Dataset records:
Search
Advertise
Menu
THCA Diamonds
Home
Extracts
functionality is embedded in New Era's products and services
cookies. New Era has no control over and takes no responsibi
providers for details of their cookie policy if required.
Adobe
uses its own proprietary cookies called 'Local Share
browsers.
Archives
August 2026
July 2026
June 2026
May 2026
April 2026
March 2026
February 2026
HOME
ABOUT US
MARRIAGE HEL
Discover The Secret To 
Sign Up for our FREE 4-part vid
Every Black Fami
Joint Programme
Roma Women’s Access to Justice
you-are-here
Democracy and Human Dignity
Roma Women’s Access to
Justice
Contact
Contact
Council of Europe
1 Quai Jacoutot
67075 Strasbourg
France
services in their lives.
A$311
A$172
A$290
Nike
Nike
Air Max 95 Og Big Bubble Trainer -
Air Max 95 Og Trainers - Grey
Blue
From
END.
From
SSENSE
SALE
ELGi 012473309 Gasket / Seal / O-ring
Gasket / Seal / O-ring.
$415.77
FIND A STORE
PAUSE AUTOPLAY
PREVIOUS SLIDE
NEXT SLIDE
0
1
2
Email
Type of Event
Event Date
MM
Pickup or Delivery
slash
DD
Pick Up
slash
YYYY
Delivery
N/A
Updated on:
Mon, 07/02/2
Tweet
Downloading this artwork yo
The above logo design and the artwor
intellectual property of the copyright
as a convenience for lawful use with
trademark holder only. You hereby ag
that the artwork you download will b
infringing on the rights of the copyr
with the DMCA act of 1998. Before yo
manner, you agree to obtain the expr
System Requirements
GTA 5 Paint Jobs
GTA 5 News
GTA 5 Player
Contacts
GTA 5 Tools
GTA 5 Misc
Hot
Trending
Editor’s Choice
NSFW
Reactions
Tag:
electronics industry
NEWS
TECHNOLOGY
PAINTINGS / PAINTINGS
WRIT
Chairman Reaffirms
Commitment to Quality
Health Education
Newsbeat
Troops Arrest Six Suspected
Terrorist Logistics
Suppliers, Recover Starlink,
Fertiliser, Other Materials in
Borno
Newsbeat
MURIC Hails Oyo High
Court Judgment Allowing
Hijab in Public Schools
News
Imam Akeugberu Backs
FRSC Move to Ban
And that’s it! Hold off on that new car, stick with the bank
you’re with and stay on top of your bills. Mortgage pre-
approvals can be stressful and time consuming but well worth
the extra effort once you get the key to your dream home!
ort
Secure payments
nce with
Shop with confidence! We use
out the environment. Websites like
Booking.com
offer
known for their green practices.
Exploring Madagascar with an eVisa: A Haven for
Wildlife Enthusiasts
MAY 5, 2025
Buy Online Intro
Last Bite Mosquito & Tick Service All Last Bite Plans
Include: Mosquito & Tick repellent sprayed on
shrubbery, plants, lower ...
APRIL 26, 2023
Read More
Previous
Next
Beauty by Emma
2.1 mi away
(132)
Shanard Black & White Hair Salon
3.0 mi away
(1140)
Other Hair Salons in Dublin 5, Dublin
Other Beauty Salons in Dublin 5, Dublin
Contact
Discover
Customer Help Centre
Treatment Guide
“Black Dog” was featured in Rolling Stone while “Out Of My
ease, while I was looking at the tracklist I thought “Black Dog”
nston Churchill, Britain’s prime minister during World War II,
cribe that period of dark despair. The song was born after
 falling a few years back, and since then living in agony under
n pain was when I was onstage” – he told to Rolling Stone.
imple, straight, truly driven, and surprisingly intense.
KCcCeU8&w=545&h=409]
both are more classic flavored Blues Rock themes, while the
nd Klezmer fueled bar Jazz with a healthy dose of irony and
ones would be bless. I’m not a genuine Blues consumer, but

Assignment: Note down each line above where the word "Stone" occurs.

Exercise result:
“Black Dog” was featured in Rolling Stone while “Out Of My
n pain was when I was onstage” – he told to Rolling Stone.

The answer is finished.